Process ZipArchive entries in parallel

52 Views Asked by At

I need to process ZipArchive entries as strings. Currently I have code like this:

using (ZipArchive archive = ZipFile.OpenRead(zipFileName))
{
    foreach (ZipArchiveEntry entry in archive.Entries)
    {
        using (StreamReader sr = new StreamReader(entry.Open()))
        {
            string s = sr.ReadToEnd();
            // doing something with s
        }
    }
}

The processing could be much faster if it was done on several CPU cores in parallel using Parallel.ForEach or a similar loop. The problem is that ZipArchive is not thread-safe.

Perhaps, we could use the Partitioner class to get ranges from ZipArchive.Entries to feed them into a Parallel.ForEach loop and then open the zip archive again and every entry in the loop body using a new instance of ZipArchive to be thread-safe, but I have no good idea how to do that.
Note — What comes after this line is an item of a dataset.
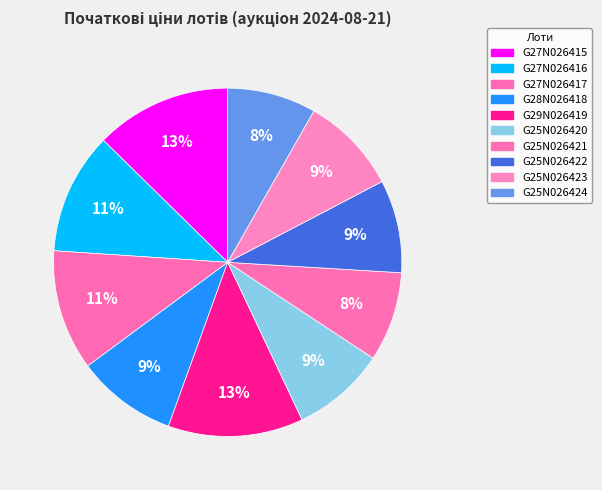

Count the number of slices in the pie.

10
Is it possible?

If not, is there another reliable way to process zip archive entries in parallel if we just need to read them?

2

There are 2 best solutions below

0
TecMan On BEST ANSWER

If my assumption is right, the multi-threaded version of my code processing a ZipArchive should look like this:

using (ZipArchive archive = ZipFile.OpenRead(zipFileName))
{
    var ranges = Partitioner.Create(0, archive.Entries.Count);
    
    Parallel.ForEach(ranges, range =>
    {
        using (ZipArchive archive2 = ZipFile.OpenRead(zipFileName))
            for (int i = range.Item1; i < range.Item2; i++)
            {
                ZipArchiveEntry entry = archive2.Entries[i];
                using (StreamReader sr = new StreamReader(entry.Open()))
                {
                    string s = sr.ReadToEnd();
                    // doing something with s
                }
            }
    }
}

P.S. Just for general information. My time measurements show that this version of code works 25%-40% slower compared to the original one-threaded code. So that's a question whether we should process a zip archive from multiple threads. Don't forget to measure performance of multi-threaded code for your archives to be sure that this approach helps to boost performance.

3
Mark Adler On

Just have each thread create its own ZipArchive and ZipArchiveEntry objects. It takes very little time to step through the central directory, so give each thread its own number n for which entry to process, and then a given thread will step through the entries n times to get to its entry. There should be no problem having multiple ZipArchive objects reading the same zip file.